Long-time The Dalles resident and one of this year’s Wasco county commissioner candidates, Chuck Langley says he’s running for office with one major goal in mind: Reinvigorating the discussion on urban renewal and raising awareness about why, according to him, it’s anything but good for the community in the long run.
“I am a researcher, and I’ve been an observer of everything that’s gone on around here for nearly 45 years,” he said. “Part of the problem is urban renewal is 25 years old, so you have to be at least 50 to have lived through it. To a lot of people, it’s ancient history. If you weren’t paying attention to what the government was doing 25 years ago, you’re not going to understand it now. The only way that can change is if people start talking about it again, and that’s what I aim to do.”
While Langley said he is not anti-project by any means, citing his past advocacy for the development of the Riverfront Trail, he said the proposed Washington St. underpass “is a bad project because it’s just another public works endeavor that can’t raise the tax assessed value” of the area, which he posits as the only real mark of economic progress.
By putting money toward the construction of a new underpass facing the river, he said, “You’re only granting access to something that’s already accessible. The time and money that it takes to do that is of no actual benefit to the downtown.”
Langley also named the Discovery Center as yet another example of an urban renewal project that was unable to follow through on its proponents’ promises of economic improvement.
“By the time we get done paying for the Discovery Center,” Langley said, “it’s not going to mean any direct revenue to Wasco county simply because it’s a nonprofit organization.”
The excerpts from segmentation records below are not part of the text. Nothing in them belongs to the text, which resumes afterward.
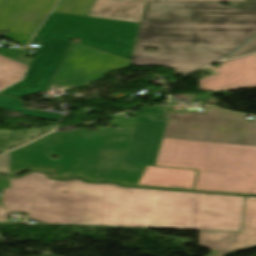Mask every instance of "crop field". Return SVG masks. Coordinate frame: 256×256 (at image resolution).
Here are the masks:
<instances>
[{"label": "crop field", "instance_id": "8a807250", "mask_svg": "<svg viewBox=\"0 0 256 256\" xmlns=\"http://www.w3.org/2000/svg\"><path fill=\"white\" fill-rule=\"evenodd\" d=\"M67 191V193H61ZM245 197L60 181L31 172L11 179L2 204L52 224L240 232Z\"/></svg>", "mask_w": 256, "mask_h": 256}, {"label": "crop field", "instance_id": "ac0d7876", "mask_svg": "<svg viewBox=\"0 0 256 256\" xmlns=\"http://www.w3.org/2000/svg\"><path fill=\"white\" fill-rule=\"evenodd\" d=\"M229 5L147 3L131 63L184 74L227 55L256 33V0Z\"/></svg>", "mask_w": 256, "mask_h": 256}, {"label": "crop field", "instance_id": "34b2d1b8", "mask_svg": "<svg viewBox=\"0 0 256 256\" xmlns=\"http://www.w3.org/2000/svg\"><path fill=\"white\" fill-rule=\"evenodd\" d=\"M205 108L168 112L155 166L198 170L194 190L256 195V120Z\"/></svg>", "mask_w": 256, "mask_h": 256}, {"label": "crop field", "instance_id": "412701ff", "mask_svg": "<svg viewBox=\"0 0 256 256\" xmlns=\"http://www.w3.org/2000/svg\"><path fill=\"white\" fill-rule=\"evenodd\" d=\"M130 137L88 130L49 134L10 152V174L35 169L50 171L55 178L135 186L145 166L123 164ZM54 156L58 160H52Z\"/></svg>", "mask_w": 256, "mask_h": 256}, {"label": "crop field", "instance_id": "f4fd0767", "mask_svg": "<svg viewBox=\"0 0 256 256\" xmlns=\"http://www.w3.org/2000/svg\"><path fill=\"white\" fill-rule=\"evenodd\" d=\"M139 25L122 21L51 13L37 35L68 40L127 59L132 58Z\"/></svg>", "mask_w": 256, "mask_h": 256}, {"label": "crop field", "instance_id": "dd49c442", "mask_svg": "<svg viewBox=\"0 0 256 256\" xmlns=\"http://www.w3.org/2000/svg\"><path fill=\"white\" fill-rule=\"evenodd\" d=\"M165 124L137 117L124 163L147 165L137 186L193 190L197 171L154 167Z\"/></svg>", "mask_w": 256, "mask_h": 256}, {"label": "crop field", "instance_id": "e52e79f7", "mask_svg": "<svg viewBox=\"0 0 256 256\" xmlns=\"http://www.w3.org/2000/svg\"><path fill=\"white\" fill-rule=\"evenodd\" d=\"M33 41L43 42L30 63L40 70L0 91V94L19 98L45 91L73 43L38 36Z\"/></svg>", "mask_w": 256, "mask_h": 256}, {"label": "crop field", "instance_id": "d8731c3e", "mask_svg": "<svg viewBox=\"0 0 256 256\" xmlns=\"http://www.w3.org/2000/svg\"><path fill=\"white\" fill-rule=\"evenodd\" d=\"M199 245L213 249L208 256H225L230 251L256 245V198L246 197L241 233L199 231Z\"/></svg>", "mask_w": 256, "mask_h": 256}, {"label": "crop field", "instance_id": "5a996713", "mask_svg": "<svg viewBox=\"0 0 256 256\" xmlns=\"http://www.w3.org/2000/svg\"><path fill=\"white\" fill-rule=\"evenodd\" d=\"M209 68L221 74L201 79V90L256 87V54L223 62L217 68Z\"/></svg>", "mask_w": 256, "mask_h": 256}, {"label": "crop field", "instance_id": "3316defc", "mask_svg": "<svg viewBox=\"0 0 256 256\" xmlns=\"http://www.w3.org/2000/svg\"><path fill=\"white\" fill-rule=\"evenodd\" d=\"M246 0H158L157 2H244ZM146 2L155 0H96L89 16L140 23Z\"/></svg>", "mask_w": 256, "mask_h": 256}, {"label": "crop field", "instance_id": "28ad6ade", "mask_svg": "<svg viewBox=\"0 0 256 256\" xmlns=\"http://www.w3.org/2000/svg\"><path fill=\"white\" fill-rule=\"evenodd\" d=\"M27 66L0 56V90L22 79Z\"/></svg>", "mask_w": 256, "mask_h": 256}, {"label": "crop field", "instance_id": "d1516ede", "mask_svg": "<svg viewBox=\"0 0 256 256\" xmlns=\"http://www.w3.org/2000/svg\"><path fill=\"white\" fill-rule=\"evenodd\" d=\"M0 109L18 111V112H22L24 115H28L36 118H42V119H50V120H59L63 116L60 114L49 113V112H44L39 110L24 109L23 102L21 100L6 97L3 95H0Z\"/></svg>", "mask_w": 256, "mask_h": 256}, {"label": "crop field", "instance_id": "22f410ed", "mask_svg": "<svg viewBox=\"0 0 256 256\" xmlns=\"http://www.w3.org/2000/svg\"><path fill=\"white\" fill-rule=\"evenodd\" d=\"M134 122L135 121L132 120L113 118L111 126H118L120 127L119 130L111 128V126H109L107 129H99L98 131L131 135Z\"/></svg>", "mask_w": 256, "mask_h": 256}, {"label": "crop field", "instance_id": "cbeb9de0", "mask_svg": "<svg viewBox=\"0 0 256 256\" xmlns=\"http://www.w3.org/2000/svg\"><path fill=\"white\" fill-rule=\"evenodd\" d=\"M252 52H256V37L251 39L249 42H247L245 45H243L239 50H237L235 53L228 56L227 58L235 57V56H239V55H243V54H248V53H252Z\"/></svg>", "mask_w": 256, "mask_h": 256}, {"label": "crop field", "instance_id": "5142ce71", "mask_svg": "<svg viewBox=\"0 0 256 256\" xmlns=\"http://www.w3.org/2000/svg\"><path fill=\"white\" fill-rule=\"evenodd\" d=\"M0 173L9 174V153L0 156Z\"/></svg>", "mask_w": 256, "mask_h": 256}, {"label": "crop field", "instance_id": "d9b57169", "mask_svg": "<svg viewBox=\"0 0 256 256\" xmlns=\"http://www.w3.org/2000/svg\"><path fill=\"white\" fill-rule=\"evenodd\" d=\"M8 212L0 204V221H7Z\"/></svg>", "mask_w": 256, "mask_h": 256}, {"label": "crop field", "instance_id": "733c2abd", "mask_svg": "<svg viewBox=\"0 0 256 256\" xmlns=\"http://www.w3.org/2000/svg\"><path fill=\"white\" fill-rule=\"evenodd\" d=\"M81 81H84V80L81 78H78V79H74V81H71V82L62 81V82L54 83V85H70V84H74V83H79Z\"/></svg>", "mask_w": 256, "mask_h": 256}, {"label": "crop field", "instance_id": "4a817a6b", "mask_svg": "<svg viewBox=\"0 0 256 256\" xmlns=\"http://www.w3.org/2000/svg\"><path fill=\"white\" fill-rule=\"evenodd\" d=\"M9 180L6 178H0V187H9Z\"/></svg>", "mask_w": 256, "mask_h": 256}, {"label": "crop field", "instance_id": "bc2a9ffb", "mask_svg": "<svg viewBox=\"0 0 256 256\" xmlns=\"http://www.w3.org/2000/svg\"><path fill=\"white\" fill-rule=\"evenodd\" d=\"M37 70L38 69H35V68L29 66L23 78H25L26 76L32 74L33 72H35Z\"/></svg>", "mask_w": 256, "mask_h": 256}]
</instances>
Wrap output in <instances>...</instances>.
Langley said he thinks it’s high time the county “calls an end to it,” citing dozens of spreadsheets filled with his own research as evidence. All of the calculations and conclusions found within, he said, are based directly off of information available to the public and accessible through the county assessor’s office.
Through his research, Langley said he discovered time and again that urban renewal projects had very little to do with increasing the overall real market or tax assessed value of an area.
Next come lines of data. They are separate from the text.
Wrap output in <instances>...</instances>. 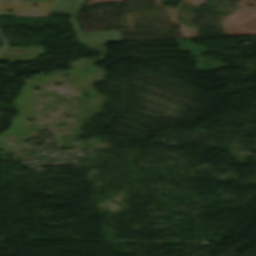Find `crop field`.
Here are the masks:
<instances>
[{
	"label": "crop field",
	"instance_id": "crop-field-1",
	"mask_svg": "<svg viewBox=\"0 0 256 256\" xmlns=\"http://www.w3.org/2000/svg\"><path fill=\"white\" fill-rule=\"evenodd\" d=\"M85 0H75L73 15L70 18L74 30L81 43L115 42L118 41L116 31L81 33L79 26L74 19L75 13ZM78 12V11H77Z\"/></svg>",
	"mask_w": 256,
	"mask_h": 256
},
{
	"label": "crop field",
	"instance_id": "crop-field-2",
	"mask_svg": "<svg viewBox=\"0 0 256 256\" xmlns=\"http://www.w3.org/2000/svg\"><path fill=\"white\" fill-rule=\"evenodd\" d=\"M73 0L54 1L51 14L71 15Z\"/></svg>",
	"mask_w": 256,
	"mask_h": 256
}]
</instances>
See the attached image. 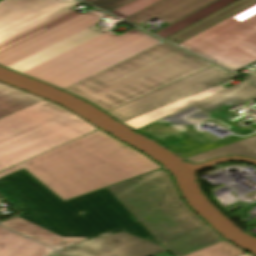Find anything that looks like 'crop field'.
<instances>
[{
    "label": "crop field",
    "instance_id": "13",
    "mask_svg": "<svg viewBox=\"0 0 256 256\" xmlns=\"http://www.w3.org/2000/svg\"><path fill=\"white\" fill-rule=\"evenodd\" d=\"M219 91H221L219 88L213 86L209 89H206L204 91H201V92L191 95L189 97L183 98L181 100H178L176 102H173L171 104L163 106L161 108H158V109L148 112L146 114H143V115H140L133 119H130L128 121H125L123 123L135 130H138L139 128H141L147 124L157 121L173 112H176L190 104H193V103H195L201 99H204L210 95H213Z\"/></svg>",
    "mask_w": 256,
    "mask_h": 256
},
{
    "label": "crop field",
    "instance_id": "1",
    "mask_svg": "<svg viewBox=\"0 0 256 256\" xmlns=\"http://www.w3.org/2000/svg\"><path fill=\"white\" fill-rule=\"evenodd\" d=\"M77 0L0 2V65L62 90L159 43L132 30L94 26L107 14L77 13Z\"/></svg>",
    "mask_w": 256,
    "mask_h": 256
},
{
    "label": "crop field",
    "instance_id": "8",
    "mask_svg": "<svg viewBox=\"0 0 256 256\" xmlns=\"http://www.w3.org/2000/svg\"><path fill=\"white\" fill-rule=\"evenodd\" d=\"M236 77L238 75L213 65L199 73L186 77L106 113L123 122Z\"/></svg>",
    "mask_w": 256,
    "mask_h": 256
},
{
    "label": "crop field",
    "instance_id": "20",
    "mask_svg": "<svg viewBox=\"0 0 256 256\" xmlns=\"http://www.w3.org/2000/svg\"><path fill=\"white\" fill-rule=\"evenodd\" d=\"M244 253L246 252L236 248L229 242L224 241L186 256H239Z\"/></svg>",
    "mask_w": 256,
    "mask_h": 256
},
{
    "label": "crop field",
    "instance_id": "10",
    "mask_svg": "<svg viewBox=\"0 0 256 256\" xmlns=\"http://www.w3.org/2000/svg\"><path fill=\"white\" fill-rule=\"evenodd\" d=\"M216 0H163L125 20L136 25L157 17L170 24Z\"/></svg>",
    "mask_w": 256,
    "mask_h": 256
},
{
    "label": "crop field",
    "instance_id": "3",
    "mask_svg": "<svg viewBox=\"0 0 256 256\" xmlns=\"http://www.w3.org/2000/svg\"><path fill=\"white\" fill-rule=\"evenodd\" d=\"M0 195L18 217L61 237H95L124 231L159 242L107 189L66 203L25 170L0 179ZM83 211V215L79 212Z\"/></svg>",
    "mask_w": 256,
    "mask_h": 256
},
{
    "label": "crop field",
    "instance_id": "4",
    "mask_svg": "<svg viewBox=\"0 0 256 256\" xmlns=\"http://www.w3.org/2000/svg\"><path fill=\"white\" fill-rule=\"evenodd\" d=\"M211 65L164 42L65 91L108 111Z\"/></svg>",
    "mask_w": 256,
    "mask_h": 256
},
{
    "label": "crop field",
    "instance_id": "16",
    "mask_svg": "<svg viewBox=\"0 0 256 256\" xmlns=\"http://www.w3.org/2000/svg\"><path fill=\"white\" fill-rule=\"evenodd\" d=\"M219 237L220 235L208 225L164 246L177 256H180L217 242Z\"/></svg>",
    "mask_w": 256,
    "mask_h": 256
},
{
    "label": "crop field",
    "instance_id": "25",
    "mask_svg": "<svg viewBox=\"0 0 256 256\" xmlns=\"http://www.w3.org/2000/svg\"><path fill=\"white\" fill-rule=\"evenodd\" d=\"M52 256H64V255H62V254H60V253L56 252V253H55V254H53Z\"/></svg>",
    "mask_w": 256,
    "mask_h": 256
},
{
    "label": "crop field",
    "instance_id": "7",
    "mask_svg": "<svg viewBox=\"0 0 256 256\" xmlns=\"http://www.w3.org/2000/svg\"><path fill=\"white\" fill-rule=\"evenodd\" d=\"M179 45L232 71L256 61V4Z\"/></svg>",
    "mask_w": 256,
    "mask_h": 256
},
{
    "label": "crop field",
    "instance_id": "14",
    "mask_svg": "<svg viewBox=\"0 0 256 256\" xmlns=\"http://www.w3.org/2000/svg\"><path fill=\"white\" fill-rule=\"evenodd\" d=\"M52 250L0 227V256H47Z\"/></svg>",
    "mask_w": 256,
    "mask_h": 256
},
{
    "label": "crop field",
    "instance_id": "11",
    "mask_svg": "<svg viewBox=\"0 0 256 256\" xmlns=\"http://www.w3.org/2000/svg\"><path fill=\"white\" fill-rule=\"evenodd\" d=\"M255 98L256 85L246 80L193 105L209 114L211 110L221 105H233L239 102H248Z\"/></svg>",
    "mask_w": 256,
    "mask_h": 256
},
{
    "label": "crop field",
    "instance_id": "9",
    "mask_svg": "<svg viewBox=\"0 0 256 256\" xmlns=\"http://www.w3.org/2000/svg\"><path fill=\"white\" fill-rule=\"evenodd\" d=\"M166 249L119 232L60 250L69 256H150Z\"/></svg>",
    "mask_w": 256,
    "mask_h": 256
},
{
    "label": "crop field",
    "instance_id": "18",
    "mask_svg": "<svg viewBox=\"0 0 256 256\" xmlns=\"http://www.w3.org/2000/svg\"><path fill=\"white\" fill-rule=\"evenodd\" d=\"M236 1L238 0H217L155 34L166 39Z\"/></svg>",
    "mask_w": 256,
    "mask_h": 256
},
{
    "label": "crop field",
    "instance_id": "22",
    "mask_svg": "<svg viewBox=\"0 0 256 256\" xmlns=\"http://www.w3.org/2000/svg\"><path fill=\"white\" fill-rule=\"evenodd\" d=\"M159 1L161 0H136L110 13L125 19Z\"/></svg>",
    "mask_w": 256,
    "mask_h": 256
},
{
    "label": "crop field",
    "instance_id": "19",
    "mask_svg": "<svg viewBox=\"0 0 256 256\" xmlns=\"http://www.w3.org/2000/svg\"><path fill=\"white\" fill-rule=\"evenodd\" d=\"M236 155L256 159V136L191 158V163H200L215 157Z\"/></svg>",
    "mask_w": 256,
    "mask_h": 256
},
{
    "label": "crop field",
    "instance_id": "2",
    "mask_svg": "<svg viewBox=\"0 0 256 256\" xmlns=\"http://www.w3.org/2000/svg\"><path fill=\"white\" fill-rule=\"evenodd\" d=\"M25 168L67 200L161 168L133 147L97 130L8 170Z\"/></svg>",
    "mask_w": 256,
    "mask_h": 256
},
{
    "label": "crop field",
    "instance_id": "23",
    "mask_svg": "<svg viewBox=\"0 0 256 256\" xmlns=\"http://www.w3.org/2000/svg\"><path fill=\"white\" fill-rule=\"evenodd\" d=\"M133 0H94L89 3L107 11L110 12L126 3H129Z\"/></svg>",
    "mask_w": 256,
    "mask_h": 256
},
{
    "label": "crop field",
    "instance_id": "17",
    "mask_svg": "<svg viewBox=\"0 0 256 256\" xmlns=\"http://www.w3.org/2000/svg\"><path fill=\"white\" fill-rule=\"evenodd\" d=\"M43 99L0 82V118Z\"/></svg>",
    "mask_w": 256,
    "mask_h": 256
},
{
    "label": "crop field",
    "instance_id": "5",
    "mask_svg": "<svg viewBox=\"0 0 256 256\" xmlns=\"http://www.w3.org/2000/svg\"><path fill=\"white\" fill-rule=\"evenodd\" d=\"M97 129L47 100L36 103L0 119V171Z\"/></svg>",
    "mask_w": 256,
    "mask_h": 256
},
{
    "label": "crop field",
    "instance_id": "15",
    "mask_svg": "<svg viewBox=\"0 0 256 256\" xmlns=\"http://www.w3.org/2000/svg\"><path fill=\"white\" fill-rule=\"evenodd\" d=\"M255 3L256 0H240L167 40L178 44Z\"/></svg>",
    "mask_w": 256,
    "mask_h": 256
},
{
    "label": "crop field",
    "instance_id": "26",
    "mask_svg": "<svg viewBox=\"0 0 256 256\" xmlns=\"http://www.w3.org/2000/svg\"><path fill=\"white\" fill-rule=\"evenodd\" d=\"M241 256H252V255H250L249 253H246V254L241 255Z\"/></svg>",
    "mask_w": 256,
    "mask_h": 256
},
{
    "label": "crop field",
    "instance_id": "24",
    "mask_svg": "<svg viewBox=\"0 0 256 256\" xmlns=\"http://www.w3.org/2000/svg\"><path fill=\"white\" fill-rule=\"evenodd\" d=\"M249 79L253 80L256 82V72H254L250 77Z\"/></svg>",
    "mask_w": 256,
    "mask_h": 256
},
{
    "label": "crop field",
    "instance_id": "21",
    "mask_svg": "<svg viewBox=\"0 0 256 256\" xmlns=\"http://www.w3.org/2000/svg\"><path fill=\"white\" fill-rule=\"evenodd\" d=\"M165 118H175L180 119L184 122H193L197 120H204V119H211L210 116L203 111L197 109L194 106H188L168 117ZM165 118L157 121L158 123H161Z\"/></svg>",
    "mask_w": 256,
    "mask_h": 256
},
{
    "label": "crop field",
    "instance_id": "6",
    "mask_svg": "<svg viewBox=\"0 0 256 256\" xmlns=\"http://www.w3.org/2000/svg\"><path fill=\"white\" fill-rule=\"evenodd\" d=\"M140 177L108 189L161 245L207 225L183 202L164 169Z\"/></svg>",
    "mask_w": 256,
    "mask_h": 256
},
{
    "label": "crop field",
    "instance_id": "12",
    "mask_svg": "<svg viewBox=\"0 0 256 256\" xmlns=\"http://www.w3.org/2000/svg\"><path fill=\"white\" fill-rule=\"evenodd\" d=\"M1 223L9 229L17 231L25 236L36 239L38 241H41L54 249L63 248L65 246L88 239V238H60L16 216L11 217Z\"/></svg>",
    "mask_w": 256,
    "mask_h": 256
},
{
    "label": "crop field",
    "instance_id": "27",
    "mask_svg": "<svg viewBox=\"0 0 256 256\" xmlns=\"http://www.w3.org/2000/svg\"><path fill=\"white\" fill-rule=\"evenodd\" d=\"M84 1L89 2V1H91V0H84Z\"/></svg>",
    "mask_w": 256,
    "mask_h": 256
}]
</instances>
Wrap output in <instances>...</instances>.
“Across the board,” he said, “way too much has been justified in the name of economic development. These days, everybody justifies what they’re doing without any accountability. If there’s no assessment of the actual effects of a project after the fact, then how do you know what it actually did?”
“Every time a dollar changes hands, it seems someone’s saying, ‘That’s economic development.’ Except the fact is that real, genuine development from the improvement standpoint is when you have something that continues economic activity for prolonged periods of time, unlike one-time, infrequent events like art and music festivals, for example.”
This formula, he said, makes for highly impractical governing that actually does a lot to inhibit “real” economic growth in the community.
By creating the public works, parks, library and soil and water districts, he said, government has actually “created a long-term commitment of taxation without our elected officials having to wrestle with the big picture. And if they end up creating a special roads district to finance the roads, we won’t have to wrestle with that anymore either.”
“As a commissioner, I wouldn’t go for launching big projects unless they were actually approved by the voters,” Langley said. “I’m willing to be truthful with the taxpayers and prevent them from further abuse by county and city government projects that don’t do any long-term good for the community.”
“I think an awful lot of governing is about common sense and dealing with the problems we’re faced with,” he said.
“Urban renewal is one of those problems you see everyday, but one we’ve done next to nothing about. It’s time to change that.”